— Куда же нас несет?
— Как, куда? Разве мы не по той дороге едем?
— Дорога как раз та, да как же мы разговаривать-то будем? Мы не знаем английского, а они — русского. Вот наговоримся!
— Не волнуйтесь, товарищ капитан, — успокоил я его, надеясь на Чарльза Верна, — у них там есть человек, который хорошо говорит по-немецки. Вот с ним мы и будем говорить.
Чалов успокоился и до самой линии не произнес больше ни слова.
Мотоцикл решили оставить в тени одинокого дерева, стоявшего метров за двести от линии. С той стороны быстро шла открытая военная машина. Мы были метров за пятьдесят от линии, когда английская машина остановилась у самой проволоки. Из машины выпрыгнул человек в помятом берете и таких же помятых брюках. Суетливо забежав на другую сторону, он услужливо открыл дверцу для своего начальника. Тот неловко выволок запутавшуюся ногу и, поднявшись во весь рост, остановился в ожидании.
Офицер был непомерно высок и тощ. Узкое бледное лицо, надменно подтянутые губы и большие черные очки в роговой оправе — вот что бросалось в глаза. Фуражка с огромным верхом и большим козырьком, бросая тень на лицо, придавала ему особую мрачность. Вряд ли можно представить фигуру, более похожую на кобру, чем эта.

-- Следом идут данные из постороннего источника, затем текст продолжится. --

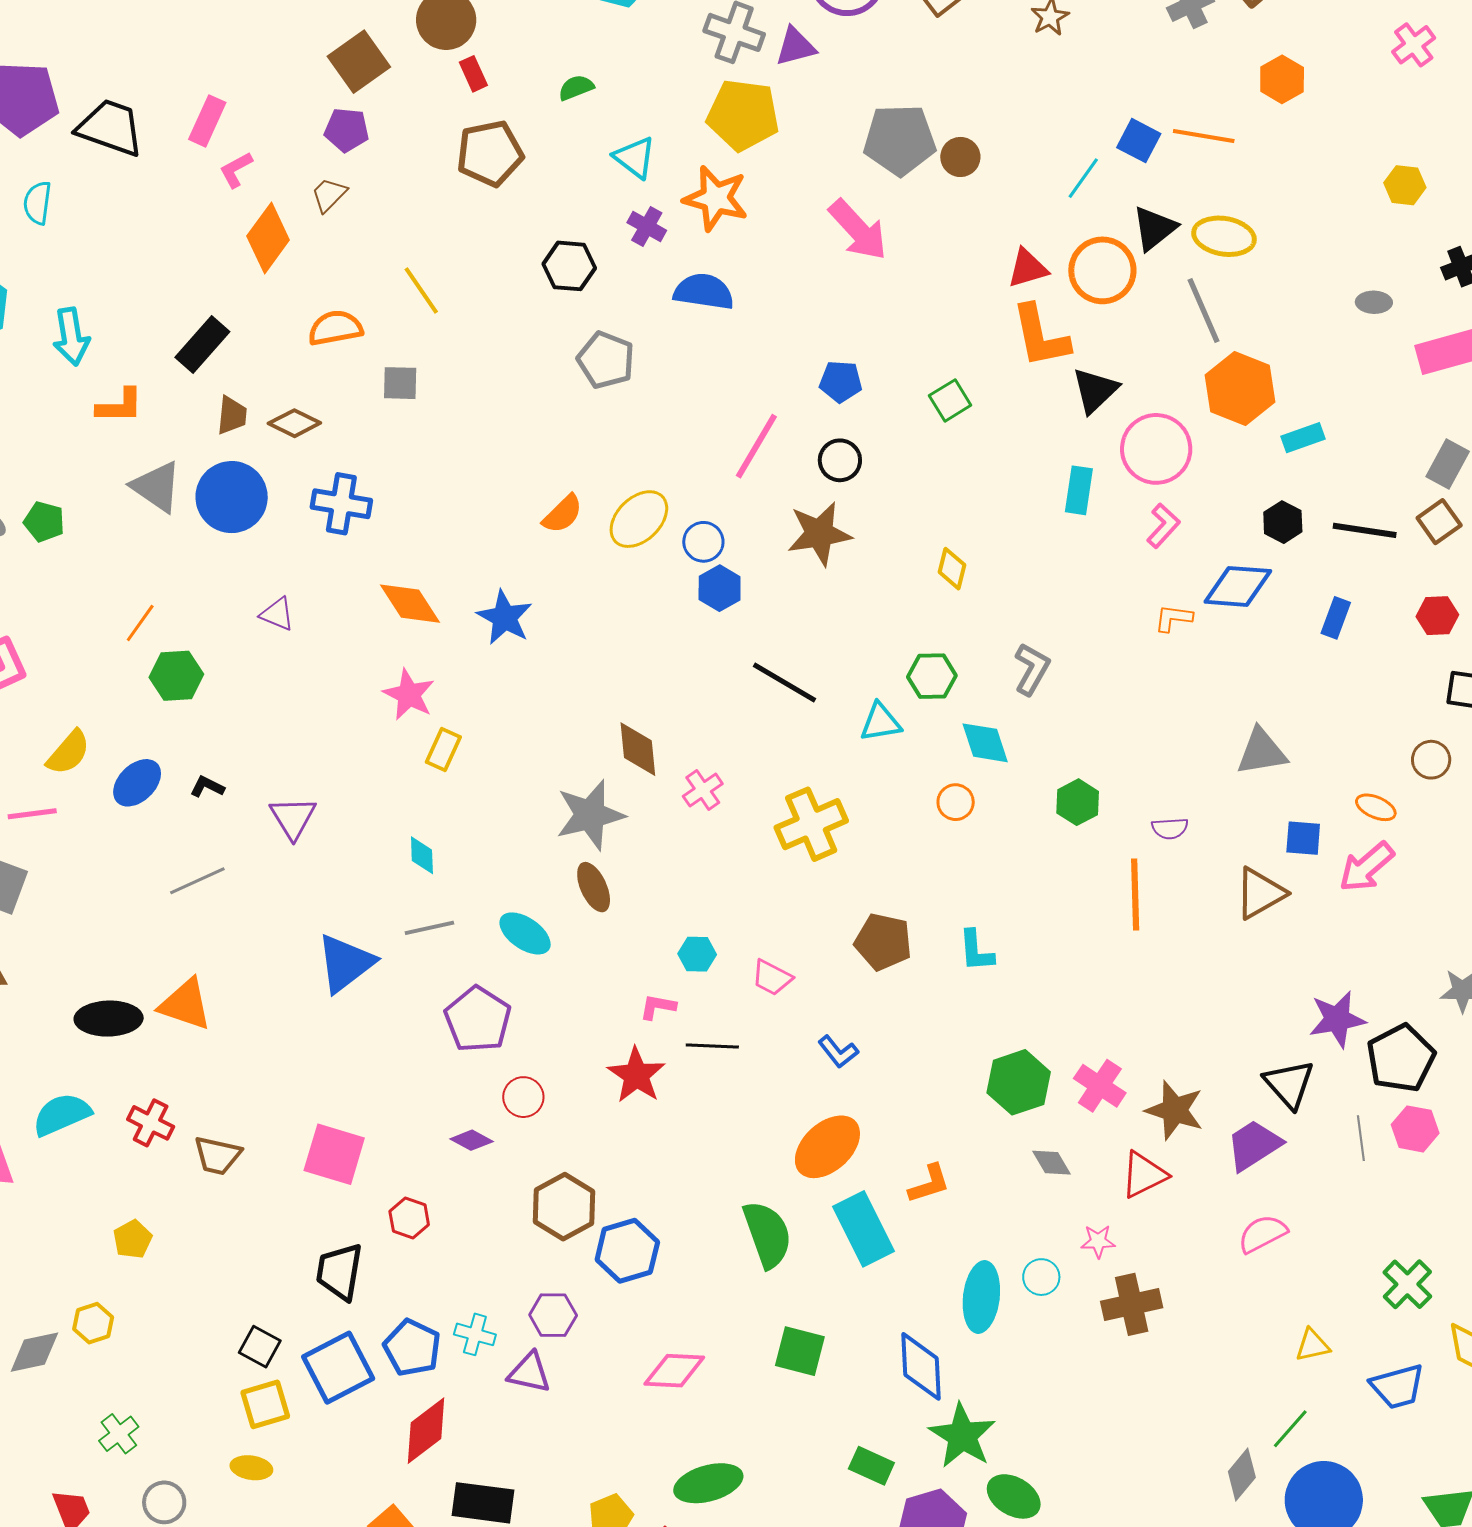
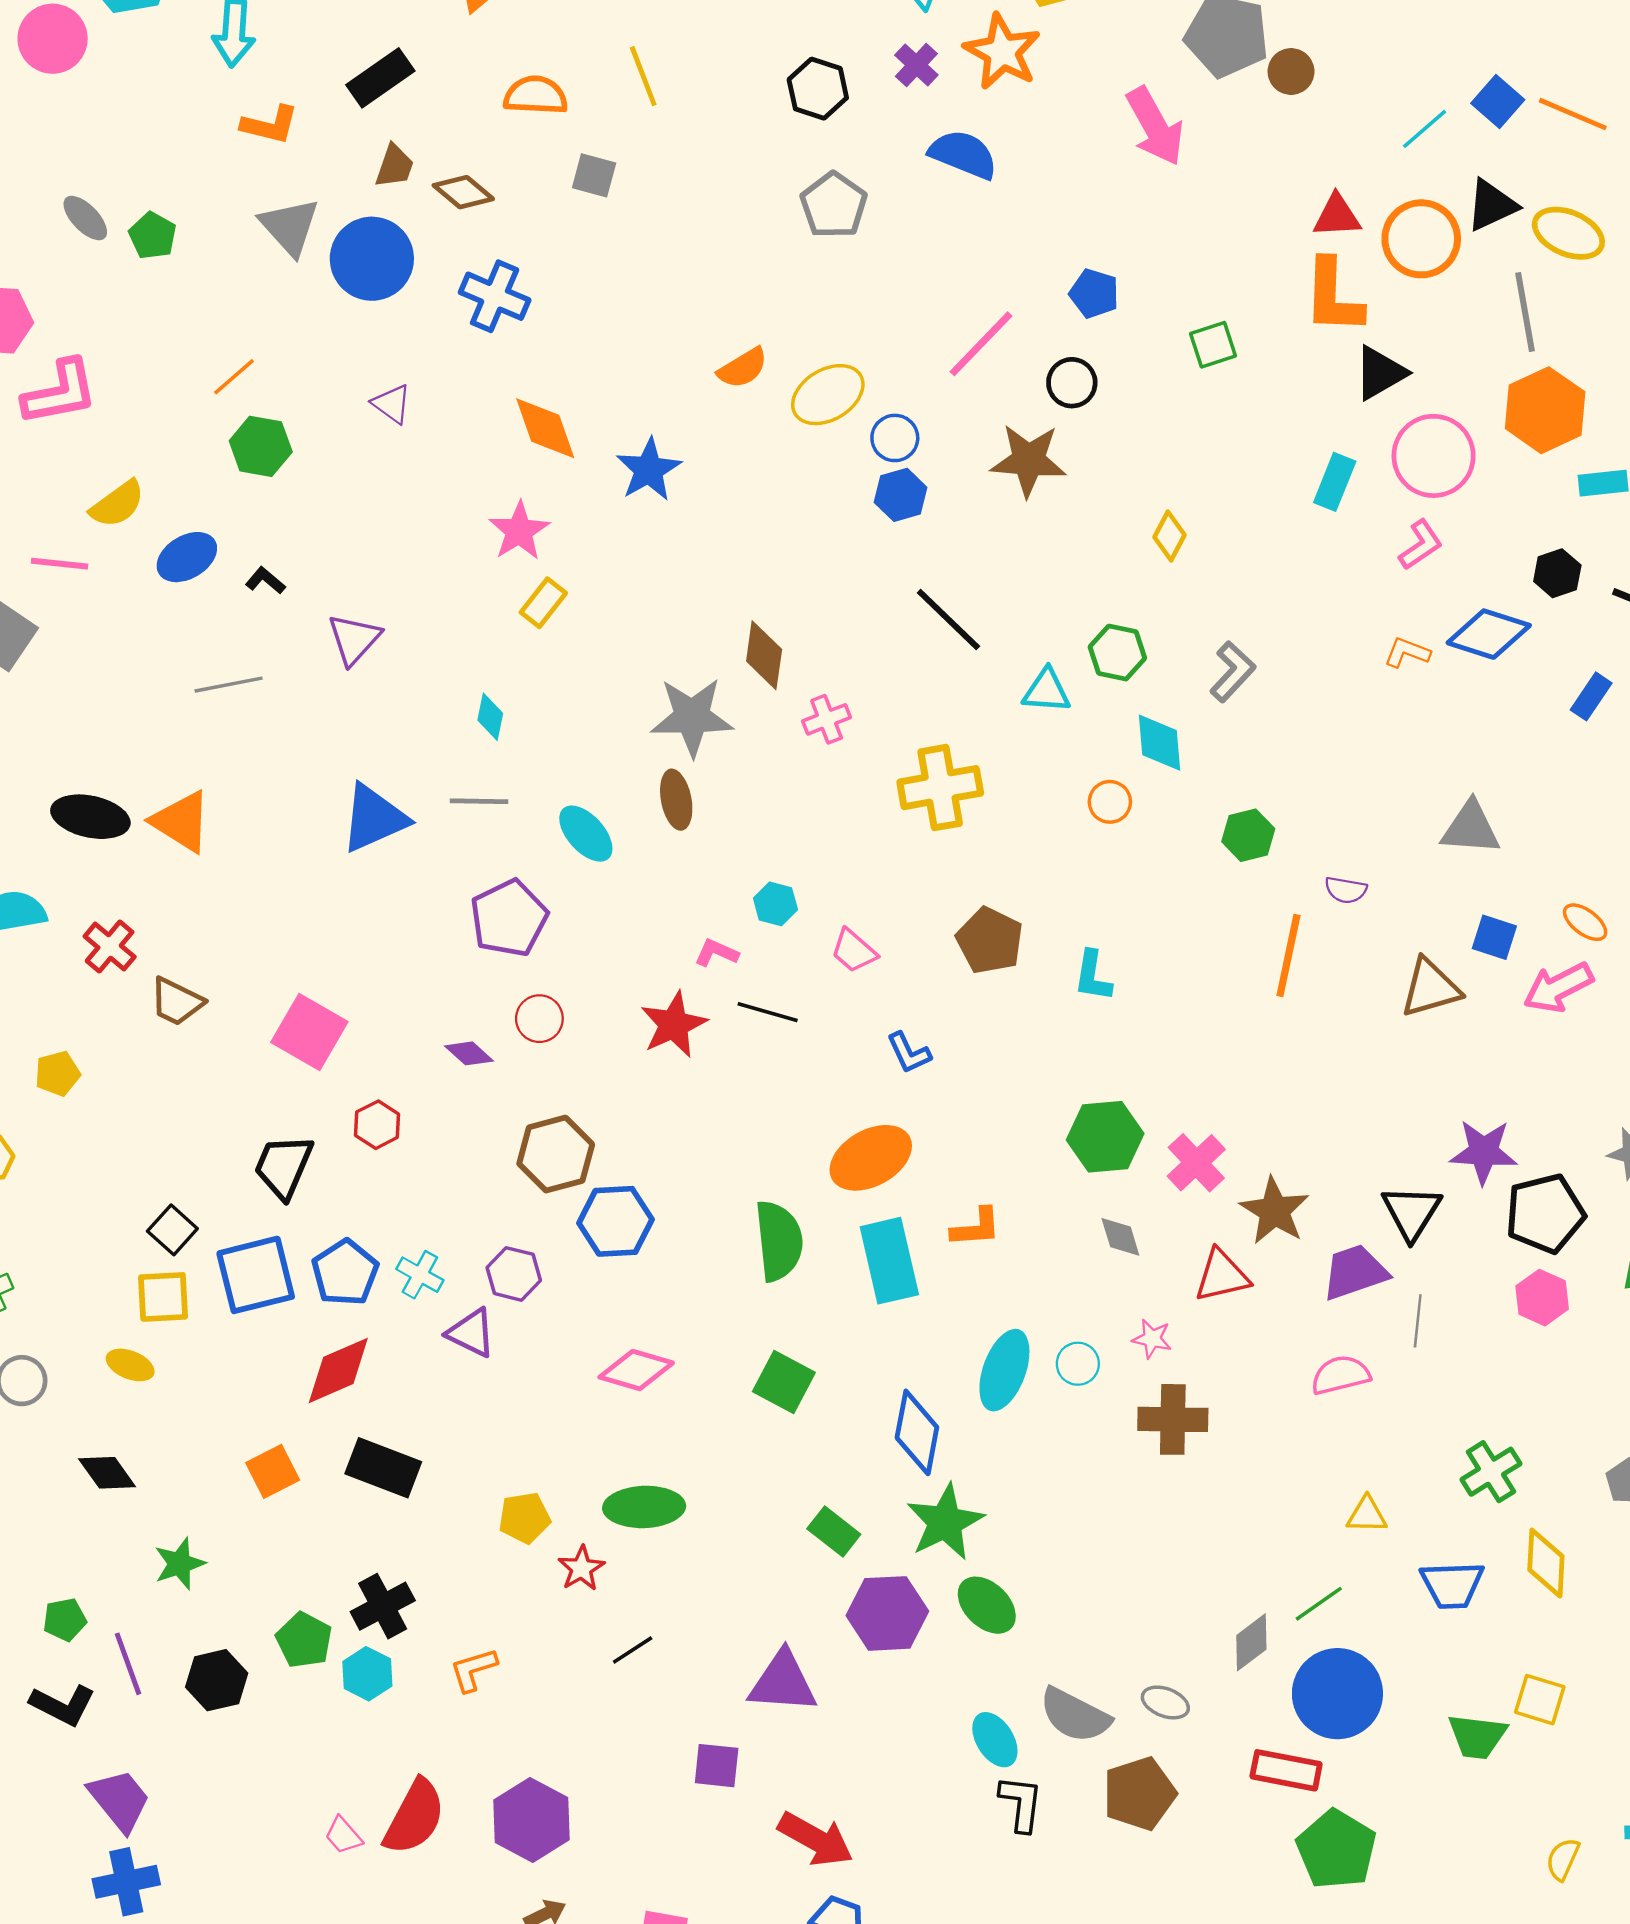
gray line: (1361, 1138) -> (1418, 1321), moved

Мундир и брюки на нем были тщательно разглажены. Кокарда блестела, козырек блестел, пуговицы блестели, коричневые полуботинки блестели — все было ярко, гладко и холодно.
Подойдя, мы приветствовали ожидавшего офицера, но он лишь до половины поднял правую руку, на которой неизвестно зачем болтался стек. Этот жест мало походил на военное приветствие. Из-за спины майора выскочил тот же молодой человек, оказавшийся переводчиком, и предложил свои услуги. Капитан Чалов, недовольный встречей, спросил у переводчика:
— В вашей армии разве отменены приветствия?
— Вы имеете честь говорить с командиром батареи английской армии майором Ра, — выпалил переводчик, сделав вид, что не расслышал вопроса Чалова.
— Очень приятно, — усмехнулся Чалов. — А вы имеете честь говорить с двумя офицерами Советской Армии.
Майор не спросил перевода этих слов. Он высоко задрал тонкий горбатый нос, выпятив кадык на худой шее, хлопнул себя стеком и что-то сказал переводчику рокочущим голосом.
— Господин майор говорит, что у него нет времени на долгие разговоры, и он предлагает открыть линию завтра же.
— Это нельзя сделать, — возразил Чалов, — надо дать возможность немцам с той и другой стороны договориться между собой. Готовы ли они к открытию линии?
Выслушав перевод, майор недовольно поморщился и, не глядя на нас, что-то сердито сказал переводчику.